#### The input

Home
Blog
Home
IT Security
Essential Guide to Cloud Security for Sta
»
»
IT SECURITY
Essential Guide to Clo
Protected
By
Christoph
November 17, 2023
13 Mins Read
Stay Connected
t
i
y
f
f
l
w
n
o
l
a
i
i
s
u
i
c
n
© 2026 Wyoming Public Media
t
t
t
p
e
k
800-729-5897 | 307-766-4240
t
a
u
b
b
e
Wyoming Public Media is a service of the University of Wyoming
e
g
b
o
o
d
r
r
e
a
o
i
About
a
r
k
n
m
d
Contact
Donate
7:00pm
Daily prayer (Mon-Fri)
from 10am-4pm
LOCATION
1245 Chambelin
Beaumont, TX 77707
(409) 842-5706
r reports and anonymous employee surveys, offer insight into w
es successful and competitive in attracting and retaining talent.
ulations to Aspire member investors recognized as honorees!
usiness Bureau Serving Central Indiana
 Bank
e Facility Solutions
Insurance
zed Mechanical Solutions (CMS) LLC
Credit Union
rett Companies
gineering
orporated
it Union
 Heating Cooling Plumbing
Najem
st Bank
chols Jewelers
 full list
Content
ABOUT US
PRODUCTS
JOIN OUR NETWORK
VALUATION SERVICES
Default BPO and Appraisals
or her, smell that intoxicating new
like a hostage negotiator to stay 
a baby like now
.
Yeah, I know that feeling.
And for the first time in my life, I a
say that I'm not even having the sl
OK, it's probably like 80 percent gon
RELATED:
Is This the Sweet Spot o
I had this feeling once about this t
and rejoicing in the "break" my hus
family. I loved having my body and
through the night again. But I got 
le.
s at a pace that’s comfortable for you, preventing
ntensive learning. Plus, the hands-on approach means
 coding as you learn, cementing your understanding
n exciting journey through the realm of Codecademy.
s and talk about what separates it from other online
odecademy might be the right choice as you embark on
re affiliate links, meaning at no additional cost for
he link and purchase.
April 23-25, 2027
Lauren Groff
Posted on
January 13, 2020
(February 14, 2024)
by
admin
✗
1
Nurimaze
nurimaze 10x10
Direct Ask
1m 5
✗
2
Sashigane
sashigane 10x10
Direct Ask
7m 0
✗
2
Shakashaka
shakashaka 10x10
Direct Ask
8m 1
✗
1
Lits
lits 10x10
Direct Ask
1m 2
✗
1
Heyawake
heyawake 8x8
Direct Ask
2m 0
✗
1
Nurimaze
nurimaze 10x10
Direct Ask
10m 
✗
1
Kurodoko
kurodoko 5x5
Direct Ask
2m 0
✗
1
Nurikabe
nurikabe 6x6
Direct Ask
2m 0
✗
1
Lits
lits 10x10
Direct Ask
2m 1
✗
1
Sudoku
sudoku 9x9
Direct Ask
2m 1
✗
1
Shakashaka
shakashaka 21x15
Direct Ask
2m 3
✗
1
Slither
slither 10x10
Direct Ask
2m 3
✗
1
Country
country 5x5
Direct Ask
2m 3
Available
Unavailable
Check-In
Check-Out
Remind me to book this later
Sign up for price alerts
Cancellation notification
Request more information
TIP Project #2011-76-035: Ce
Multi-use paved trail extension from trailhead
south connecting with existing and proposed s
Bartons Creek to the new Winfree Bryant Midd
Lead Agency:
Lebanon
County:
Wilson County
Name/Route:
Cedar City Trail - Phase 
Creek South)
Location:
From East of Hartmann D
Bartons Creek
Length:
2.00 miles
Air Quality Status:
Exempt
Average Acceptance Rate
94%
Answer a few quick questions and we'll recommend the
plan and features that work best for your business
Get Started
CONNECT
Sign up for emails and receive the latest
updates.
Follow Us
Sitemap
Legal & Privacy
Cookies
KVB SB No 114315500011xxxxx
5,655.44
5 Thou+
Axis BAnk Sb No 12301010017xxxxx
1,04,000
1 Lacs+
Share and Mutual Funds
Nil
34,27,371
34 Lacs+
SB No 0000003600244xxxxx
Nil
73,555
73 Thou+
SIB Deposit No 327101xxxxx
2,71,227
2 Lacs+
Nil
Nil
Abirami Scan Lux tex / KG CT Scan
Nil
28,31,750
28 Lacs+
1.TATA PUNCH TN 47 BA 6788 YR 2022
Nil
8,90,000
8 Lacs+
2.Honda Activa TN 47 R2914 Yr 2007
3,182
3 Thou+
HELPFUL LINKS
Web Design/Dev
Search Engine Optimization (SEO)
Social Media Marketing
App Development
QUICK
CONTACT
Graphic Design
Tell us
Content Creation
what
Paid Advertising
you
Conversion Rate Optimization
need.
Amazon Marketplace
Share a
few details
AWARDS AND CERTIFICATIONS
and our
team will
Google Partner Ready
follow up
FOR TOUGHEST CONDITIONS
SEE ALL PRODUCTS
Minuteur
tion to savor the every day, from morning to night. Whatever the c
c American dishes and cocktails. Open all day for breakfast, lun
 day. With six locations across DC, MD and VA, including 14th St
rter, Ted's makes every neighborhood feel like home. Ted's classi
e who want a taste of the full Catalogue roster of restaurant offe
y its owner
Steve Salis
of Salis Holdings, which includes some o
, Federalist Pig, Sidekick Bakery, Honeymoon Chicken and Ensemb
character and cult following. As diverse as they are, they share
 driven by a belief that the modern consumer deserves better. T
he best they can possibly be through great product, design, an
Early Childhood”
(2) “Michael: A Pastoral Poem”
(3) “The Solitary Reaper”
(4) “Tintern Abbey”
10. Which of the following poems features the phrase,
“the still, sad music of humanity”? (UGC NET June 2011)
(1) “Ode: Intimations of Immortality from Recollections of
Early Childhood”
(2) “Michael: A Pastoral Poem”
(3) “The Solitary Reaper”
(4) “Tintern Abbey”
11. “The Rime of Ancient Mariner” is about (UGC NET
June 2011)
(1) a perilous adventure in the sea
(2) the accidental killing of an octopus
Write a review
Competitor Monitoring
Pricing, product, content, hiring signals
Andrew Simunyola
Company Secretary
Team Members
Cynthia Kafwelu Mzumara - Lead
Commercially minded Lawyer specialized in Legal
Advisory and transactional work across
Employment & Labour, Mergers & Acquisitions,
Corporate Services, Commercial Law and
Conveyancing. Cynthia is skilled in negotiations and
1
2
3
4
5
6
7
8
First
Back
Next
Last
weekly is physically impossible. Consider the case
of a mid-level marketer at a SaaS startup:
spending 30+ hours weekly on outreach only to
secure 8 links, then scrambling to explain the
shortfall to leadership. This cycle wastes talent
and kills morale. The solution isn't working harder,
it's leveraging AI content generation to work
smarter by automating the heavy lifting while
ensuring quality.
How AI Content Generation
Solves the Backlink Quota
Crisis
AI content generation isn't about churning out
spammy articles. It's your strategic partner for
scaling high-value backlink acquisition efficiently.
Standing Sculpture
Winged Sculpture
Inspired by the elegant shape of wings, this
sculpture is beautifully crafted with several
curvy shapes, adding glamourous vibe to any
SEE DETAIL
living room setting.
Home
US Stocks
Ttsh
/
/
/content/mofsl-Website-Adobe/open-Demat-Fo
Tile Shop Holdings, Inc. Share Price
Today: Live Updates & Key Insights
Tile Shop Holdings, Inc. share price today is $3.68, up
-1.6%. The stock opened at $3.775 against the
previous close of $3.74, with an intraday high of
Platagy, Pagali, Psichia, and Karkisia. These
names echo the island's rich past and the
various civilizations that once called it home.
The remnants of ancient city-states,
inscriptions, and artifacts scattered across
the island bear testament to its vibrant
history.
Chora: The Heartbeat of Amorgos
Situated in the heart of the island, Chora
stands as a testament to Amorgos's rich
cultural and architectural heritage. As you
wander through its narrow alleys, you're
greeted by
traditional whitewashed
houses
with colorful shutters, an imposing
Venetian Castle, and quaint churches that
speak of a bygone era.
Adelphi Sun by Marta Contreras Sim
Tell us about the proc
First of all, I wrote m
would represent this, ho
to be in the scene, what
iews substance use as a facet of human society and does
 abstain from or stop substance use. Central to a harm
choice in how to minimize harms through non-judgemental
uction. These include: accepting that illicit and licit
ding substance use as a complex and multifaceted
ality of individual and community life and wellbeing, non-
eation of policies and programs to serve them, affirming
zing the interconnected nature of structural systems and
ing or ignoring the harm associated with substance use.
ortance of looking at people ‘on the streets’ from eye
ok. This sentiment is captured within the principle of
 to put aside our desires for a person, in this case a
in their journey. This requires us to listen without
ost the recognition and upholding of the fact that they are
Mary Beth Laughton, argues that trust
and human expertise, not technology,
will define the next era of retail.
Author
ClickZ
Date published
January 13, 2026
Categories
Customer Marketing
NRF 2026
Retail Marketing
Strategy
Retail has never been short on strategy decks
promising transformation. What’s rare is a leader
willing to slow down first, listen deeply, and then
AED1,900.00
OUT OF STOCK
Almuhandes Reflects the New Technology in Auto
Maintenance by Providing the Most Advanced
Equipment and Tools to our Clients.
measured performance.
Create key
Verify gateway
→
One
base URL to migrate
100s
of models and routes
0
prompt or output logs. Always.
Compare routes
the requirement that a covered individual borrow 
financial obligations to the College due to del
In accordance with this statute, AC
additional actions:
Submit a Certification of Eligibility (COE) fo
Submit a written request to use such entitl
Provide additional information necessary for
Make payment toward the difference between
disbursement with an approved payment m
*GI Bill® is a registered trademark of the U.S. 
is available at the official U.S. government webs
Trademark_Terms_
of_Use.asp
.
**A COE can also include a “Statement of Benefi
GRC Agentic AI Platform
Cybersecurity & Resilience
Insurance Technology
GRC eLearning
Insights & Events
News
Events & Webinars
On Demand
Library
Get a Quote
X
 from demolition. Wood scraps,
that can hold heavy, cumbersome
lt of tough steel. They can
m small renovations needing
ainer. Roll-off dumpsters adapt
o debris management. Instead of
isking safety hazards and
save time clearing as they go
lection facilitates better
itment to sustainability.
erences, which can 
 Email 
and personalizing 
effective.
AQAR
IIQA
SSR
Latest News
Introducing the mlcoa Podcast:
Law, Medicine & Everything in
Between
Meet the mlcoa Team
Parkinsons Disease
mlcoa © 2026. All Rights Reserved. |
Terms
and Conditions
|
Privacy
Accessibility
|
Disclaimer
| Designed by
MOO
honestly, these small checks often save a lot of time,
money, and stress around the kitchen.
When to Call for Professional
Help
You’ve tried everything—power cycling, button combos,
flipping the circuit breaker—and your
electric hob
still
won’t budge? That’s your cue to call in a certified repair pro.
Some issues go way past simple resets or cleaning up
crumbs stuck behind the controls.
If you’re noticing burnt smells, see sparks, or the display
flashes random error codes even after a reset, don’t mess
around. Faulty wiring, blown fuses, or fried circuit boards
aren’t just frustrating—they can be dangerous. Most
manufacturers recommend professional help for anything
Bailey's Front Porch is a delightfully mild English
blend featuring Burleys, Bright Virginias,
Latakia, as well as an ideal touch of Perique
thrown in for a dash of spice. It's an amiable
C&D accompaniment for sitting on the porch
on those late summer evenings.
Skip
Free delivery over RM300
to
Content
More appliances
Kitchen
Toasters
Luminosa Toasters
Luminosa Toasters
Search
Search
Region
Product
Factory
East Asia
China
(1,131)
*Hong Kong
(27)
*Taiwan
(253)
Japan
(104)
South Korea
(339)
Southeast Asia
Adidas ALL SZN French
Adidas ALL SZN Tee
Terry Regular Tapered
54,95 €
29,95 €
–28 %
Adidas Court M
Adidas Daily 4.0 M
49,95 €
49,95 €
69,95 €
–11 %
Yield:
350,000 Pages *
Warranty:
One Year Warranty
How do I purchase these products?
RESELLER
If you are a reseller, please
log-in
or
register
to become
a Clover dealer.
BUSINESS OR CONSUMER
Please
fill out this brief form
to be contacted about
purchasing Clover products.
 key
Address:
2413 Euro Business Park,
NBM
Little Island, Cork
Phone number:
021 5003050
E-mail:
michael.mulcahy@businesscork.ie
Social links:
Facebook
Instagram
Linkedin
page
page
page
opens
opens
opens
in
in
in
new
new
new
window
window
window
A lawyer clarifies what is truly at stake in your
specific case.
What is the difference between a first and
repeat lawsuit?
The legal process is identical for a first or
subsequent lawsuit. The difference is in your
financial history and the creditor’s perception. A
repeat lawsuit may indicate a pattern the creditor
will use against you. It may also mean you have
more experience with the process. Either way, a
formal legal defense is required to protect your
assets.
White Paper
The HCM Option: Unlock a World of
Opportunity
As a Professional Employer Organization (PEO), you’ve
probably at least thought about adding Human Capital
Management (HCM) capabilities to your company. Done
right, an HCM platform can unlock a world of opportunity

########

**Exercise brief**
Go through the records and copy each line with "financial" in it.

**Answer area**
financial obligations to the College due to del
financial history and the creditor’s perception. A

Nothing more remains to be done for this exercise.